In further, you could configure the system maintenance window and automatic backup for the Chef Automate server. The below screenshot provides these details.
Click Next to continue to the step Review and Create. Here you can review all the details provided, on the confirmation you click the Launch button to create a Chef Automate server
This process can take somewhere around 20 minutes to complete, and you will see a progress bar that shows the current status of the server launch. Finally, you will get a completion notification as shown below, and your Chef Automate Server will be listed under the Chef Automate Servers section as in the second image.
Scenario 3: OpsWorks for Puppet Enterprise
Creating a Puppet Enterprise Server
In this section, we are going to describe how to create a puppet enterprise server in Opsworks. Choose Opsworks → to click the button “ Go to Opsworks for Puppet Enterprise “ → Click the button “ Create Puppet Enterprise Server “ as shown below image.
Creating a Puppet Enterprise server is similar to creating a Chef Automate server explained in the above steps. One additional step configuring puppet code manager is to be configured. In this step, the user needs to provide his git repository URL where all your modules reside. So before creating a Puppet Enterprise server, a user must have all his required modules in his git repository with a publicly accessible URL. In this blog, we are not detailing these steps, since we are not using any sample git repository modules, and hence those steps are not covered.

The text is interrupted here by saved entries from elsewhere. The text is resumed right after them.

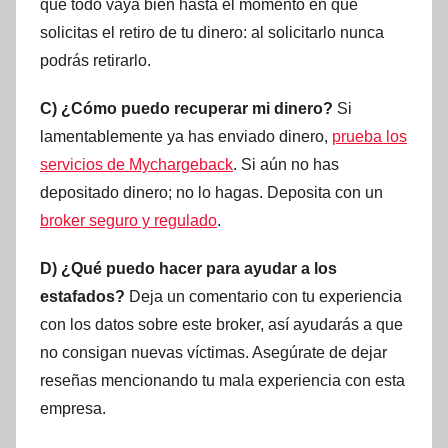
que todo vaya bien hasta el momento en que
solicitas el retiro de tu dinero: al solicitarlo nunca
podrás retirarlo.
C) ¿Cómo puedo recuperar mi dinero?
Si
lamentablemente ya has enviado dinero,
prueba los
servicios de Mychargeback
. Si aún no has
depositado dinero; no lo hagas. Deposita con un
broker seguro y regulado
.
D) ¿Qué puedo hacer para ayudar a los
estafados?
Deja un comentario con tu experiencia
con los datos sobre este broker, así ayudarás a que
no consigan nuevas víctimas. Asegúrate de dejar
reseñas mencionando tu mala experiencia con esta
empresa.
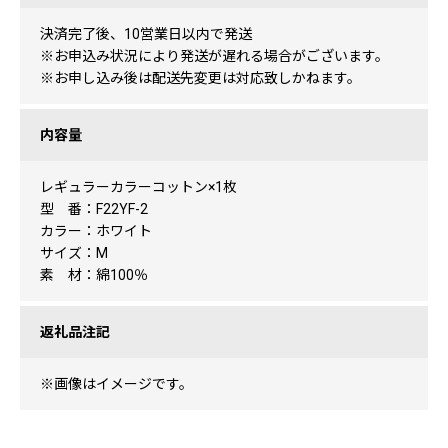
決済完了後、10営業日以内で発送
※お申込み状況により発送が遅れる場合がございます。
※お申し込み後は配送先変更は対応致しかねます。
内容量
レギュラーカラーコットン×1枚
型 番：F22YF-2
カラー：ホワイト
サイズ：M
素 材：綿100％
返礼品注記
※画像はイメージです。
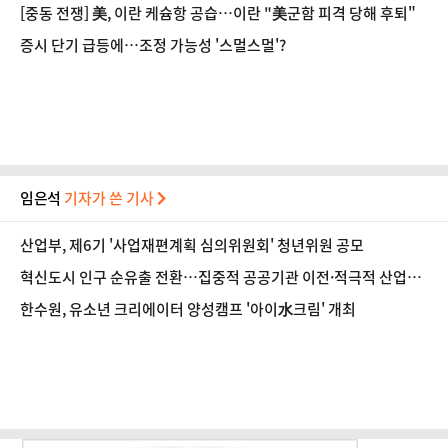
[중동 전쟁] 美, 이란 케슘항 공습…이란 "美군함 피격 당해 후퇴"
증시 단기 급등에…조정 가능성 '스멀스멀'?
임은석
기자가 쓴 기사
산업부, 제6기 '사업재편계획 심의위원회' 청년위원 공모
혁신도시 인구 순유출 전환…집중적 공공기관 이전·적극적 산업정
책 필요
한수원, 유소년 크리에이터 양성캠프 '아이水크림' 개최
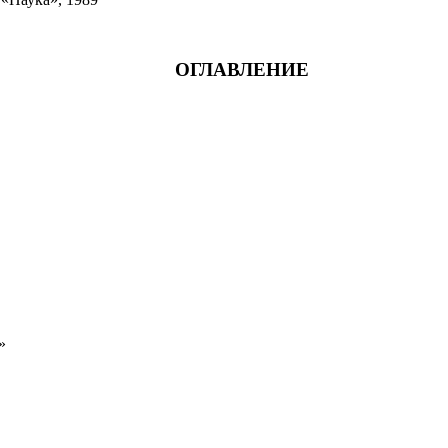
ОГЛАВЛЕНИЕ
»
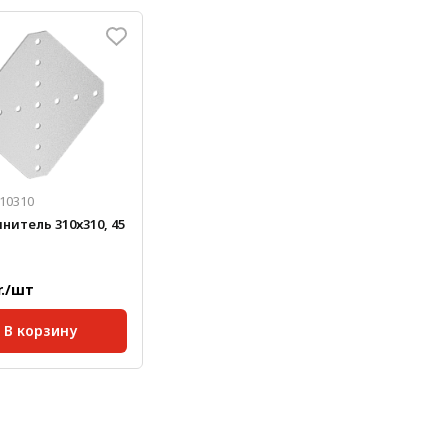
45;
Серия:
45;
а, мм:
3
Масса, кг/шт:
0,169
Толщина, мм:
4
310310
нитель 310х310, 45
r./шт
В корзину
45;
кг/шт:
1,418
а, мм:
3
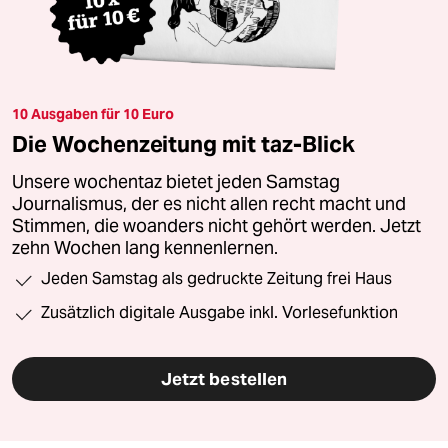
10 Ausgaben für 10 Euro
Die Wochenzeitung mit taz-Blick
Unsere wochentaz bietet jeden Samstag
Journalismus, der es nicht allen recht macht und
Stimmen, die woanders nicht gehört werden. Jetzt
zehn Wochen lang kennenlernen.
Jeden Samstag als gedruckte Zeitung frei Haus
Zusätzlich digitale Ausgabe inkl. Vorlesefunktion
Jetzt bestellen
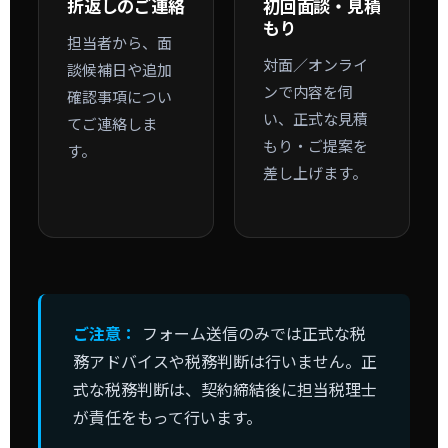
折返しのご連絡
初回面談・見積
もり
担当者から、面
対面／オンライ
談候補日や追加
ンで内容を伺
確認事項につい
い、正式な見積
てご連絡しま
もり・ご提案を
す。
差し上げます。
ご注意：
フォーム送信のみでは正式な税
務アドバイスや税務判断は行いません。正
式な税務判断は、契約締結後に担当税理士
が責任をもって行います。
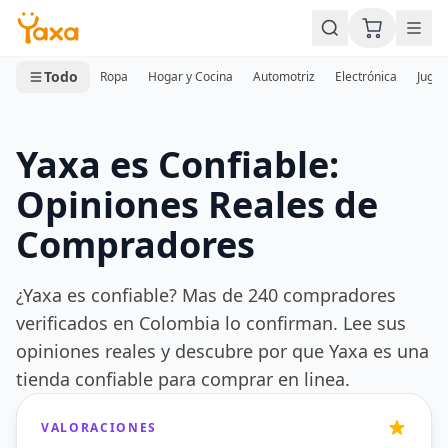
MINI CARRITO
0 productos
Todo
Ropa
Hogar y Cocina
Automotriz
Electrónica
Jugue
Yaxa es Confiable:
Opiniones Reales de
Compradores
¿Yaxa es confiable? Mas de 240 compradores
verificados en Colombia lo confirman. Lee sus
opiniones reales y descubre por que Yaxa es una
tienda confiable para comprar en linea.
VALORACIONES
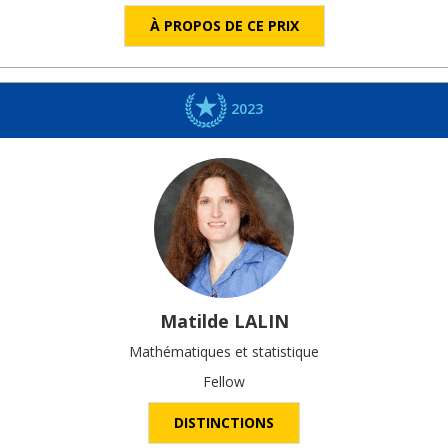
À PROPOS DE CE PRIX
2023
Matilde
LALIN
Mathématiques et statistique
Fellow
DISTINCTIONS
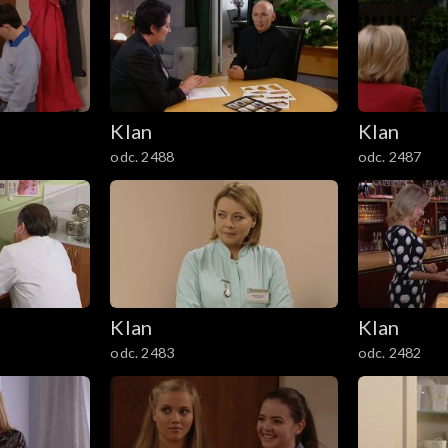
Klan
Klan
odc. 2488
odc. 2487
Klan
Klan
odc. 2483
odc. 2482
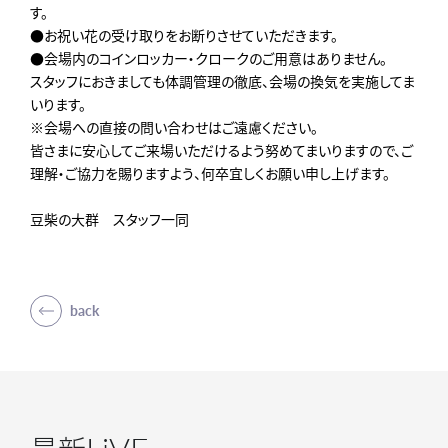
す。
●お祝い花の受け取りをお断りさせていただきます。
●会場内のコインロッカー・クロークのご用意はありません。
スタッフにおきましても体調管理の徹底、会場の換気を実施してま
いります。
※会場への直接の問い合わせはご遠慮ください。
皆さまに安心してご来場いただけるよう努めてまいりますので、ご
理解・ご協力を賜りますよう、何卒宜しくお願い申し上げます。
豆柴の大群 スタッフ一同
back
LiVE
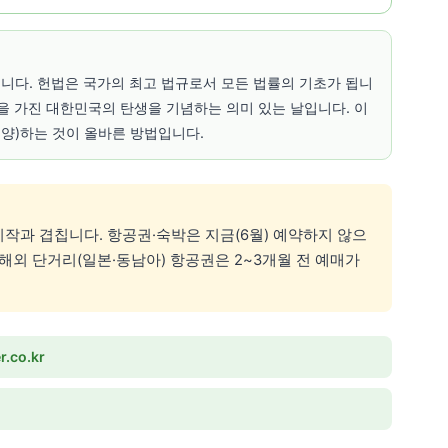
날입니다. 헌법은 국가의 최고 법규로서 모든 법률의 기초가 됩니
을 가진 대한민국의 탄생을 기념하는 의미 있는 날입니다. 이
게양)하는 것이 올바른 방법입니다.
 시작과 겹칩니다. 항공권·숙박은 지금(6월) 예약하지 않으
해외 단거리(일본·동남아) 항공권은 2~3개월 전 예매가
r.co.kr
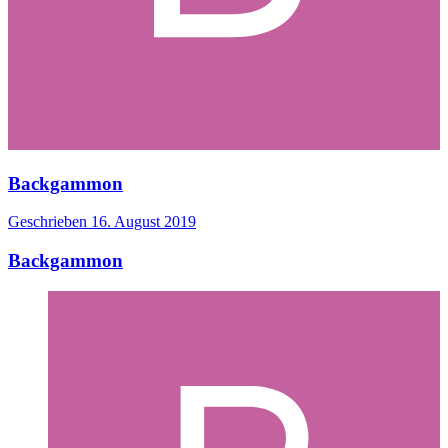
Backgammon
Geschrieben
16. August 2019
Backgammon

AWS OpsWorks has its advantages and disadvantages. Implementation and configuration of a Chef Automate server or a puppet enterprise server are very easy, and any administrator can set up in a day with little knowledge. Monitoring and securing these instances also is not a difficult task. Using the IAM role and Cloudwatch one can easily manage them. But getting up and running with OpsWorks is a very technical and potentially time-consuming process, and is required to have a team of professionals to run smoothly.